* Exercise objective:
In your output, repeat each entry exactly and include no pictures.

(Source material Opens)

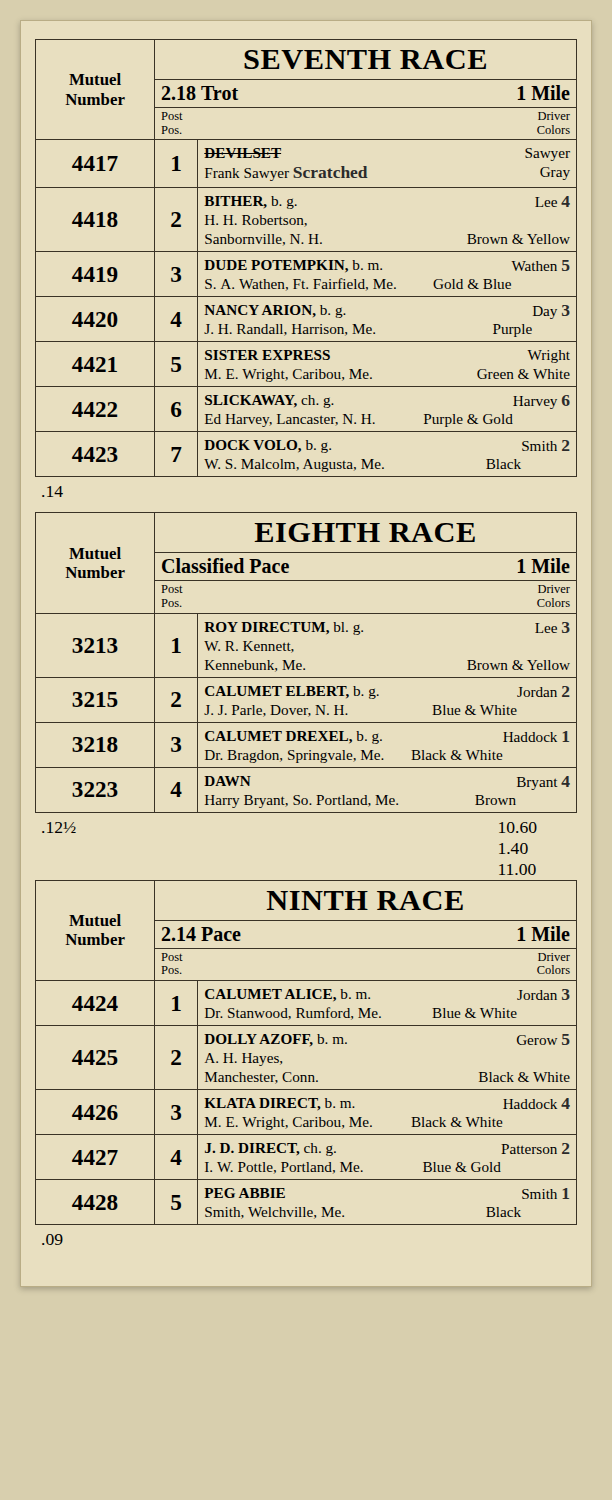| Mutuel Number | SEVENTH RACE |
| --- | --- |
| 2.18 Trot 1 Mile |
| Post Pos. Driver Colors |
| 4417 | 1 | Sawyer DEVILSET Gray Frank Sawyer Scratched |
| 4418 | 2 | Lee 4 BITHER, b. g. H. H. Robertson, Brown & Yellow Sanbornville, N. H. |
| 4419 | 3 | Wathen 5 DUDE POTEMPKIN, b. m. Gold & Blue S. A. Wathen, Ft. Fairfield, Me. |
| 4420 | 4 | Day 3 NANCY ARION, b. g. Purple J. H. Randall, Harrison, Me. |
| 4421 | 5 | Wright SISTER EXPRESS Green & White M. E. Wright, Caribou, Me. |
| 4422 | 6 | Harvey 6 SLICKAWAY, ch. g. Purple & Gold Ed Harvey, Lancaster, N. H. |
| 4423 | 7 | Smith 2 DOCK VOLO, b. g. Black W. S. Malcolm, Augusta, Me. |
.14
| Mutuel Number | EIGHTH RACE |
| --- | --- |
| Classified Pace 1 Mile |
| Post Pos. Driver Colors |
| 3213 | 1 | Lee 3 ROY DIRECTUM, bl. g. W. R. Kennett, Brown & Yellow Kennebunk, Me. |
| 3215 | 2 | Jordan 2 CALUMET ELBERT, b. g. Blue & White J. J. Parle, Dover, N. H. |
| 3218 | 3 | Haddock 1 CALUMET DREXEL, b. g. Black & White Dr. Bragdon, Springvale, Me. |
| 3223 | 4 | Bryant 4 DAWN Brown Harry Bryant, So. Portland, Me. |
.12½ 10.60
1.40
11.00
| Mutuel Number | NINTH RACE |
| --- | --- |
| 2.14 Pace 1 Mile |
| Post Pos. Driver Colors |
| 4424 | 1 | Jordan 3 CALUMET ALICE, b. m. Blue & White Dr. Stanwood, Rumford, Me. |
| 4425 | 2 | Gerow 5 DOLLY AZOFF, b. m. A. H. Hayes, Black & White Manchester, Conn. |
| 4426 | 3 | Haddock 4 KLATA DIRECT, b. m. Black & White M. E. Wright, Caribou, Me. |
| 4427 | 4 | Patterson 2 J. D. DIRECT, ch. g. Blue & Gold I. W. Pottle, Portland, Me. |
| 4428 | 5 | Smith 1 PEG ABBIE Black Smith, Welchville, Me. |
.09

(Source material Closes)

* Exercise result:
| Mutuel Number | SEVENTH RACE |
| --- | --- |
| 2.18 Trot 1 Mile |
| Post Pos. Driver Colors |
| 4417 | 1 | Sawyer DEVILSET Gray Frank Sawyer Scratched |
| 4418 | 2 | Lee 4 BITHER, b. g. H. H. Robertson, Brown & Yellow Sanbornville, N. H. |
| 4419 | 3 | Wathen 5 DUDE POTEMPKIN, b. m. Gold & Blue S. A. Wathen, Ft. Fairfield, Me. |
| 4420 | 4 | Day 3 NANCY ARION, b. g. Purple J. H. Randall, Harrison, Me. |
| 4421 | 5 | Wright SISTER EXPRESS Green & White M. E. Wright, Caribou, Me. |
| 4422 | 6 | Harvey 6 SLICKAWAY, ch. g. Purple & Gold Ed Harvey, Lancaster, N. H. |
| 4423 | 7 | Smith 2 DOCK VOLO, b. g. Black W. S. Malcolm, Augusta, Me. |
.14
| Mutuel Number | EIGHTH RACE |
| --- | --- |
| Classified Pace 1 Mile |
| Post Pos. Driver Colors |
| 3213 | 1 | Lee 3 ROY DIRECTUM, bl. g. W. R. Kennett, Brown & Yellow Kennebunk, Me. |
| 3215 | 2 | Jordan 2 CALUMET ELBERT, b. g. Blue & White J. J. Parle, Dover, N. H. |
| 3218 | 3 | Haddock 1 CALUMET DREXEL, b. g. Black & White Dr. Bragdon, Springvale, Me. |
| 3223 | 4 | Bryant 4 DAWN Brown Harry Bryant, So. Portland, Me. |
.12½ 10.60
1.40
11.00
| Mutuel Number | NINTH RACE |
| --- | --- |
| 2.14 Pace 1 Mile |
| Post Pos. Driver Colors |
| 4424 | 1 | Jordan 3 CALUMET ALICE, b. m. Blue & White Dr. Stanwood, Rumford, Me. |
| 4425 | 2 | Gerow 5 DOLLY AZOFF, b. m. A. H. Hayes, Black & White Manchester, Conn. |
| 4426 | 3 | Haddock 4 KLATA DIRECT, b. m. Black & White M. E. Wright, Caribou, Me. |
| 4427 | 4 | Patterson 2 J. D. DIRECT, ch. g. Blue & Gold I. W. Pottle, Portland, Me. |
| 4428 | 5 | Smith 1 PEG ABBIE Black Smith, Welchville, Me. |
.09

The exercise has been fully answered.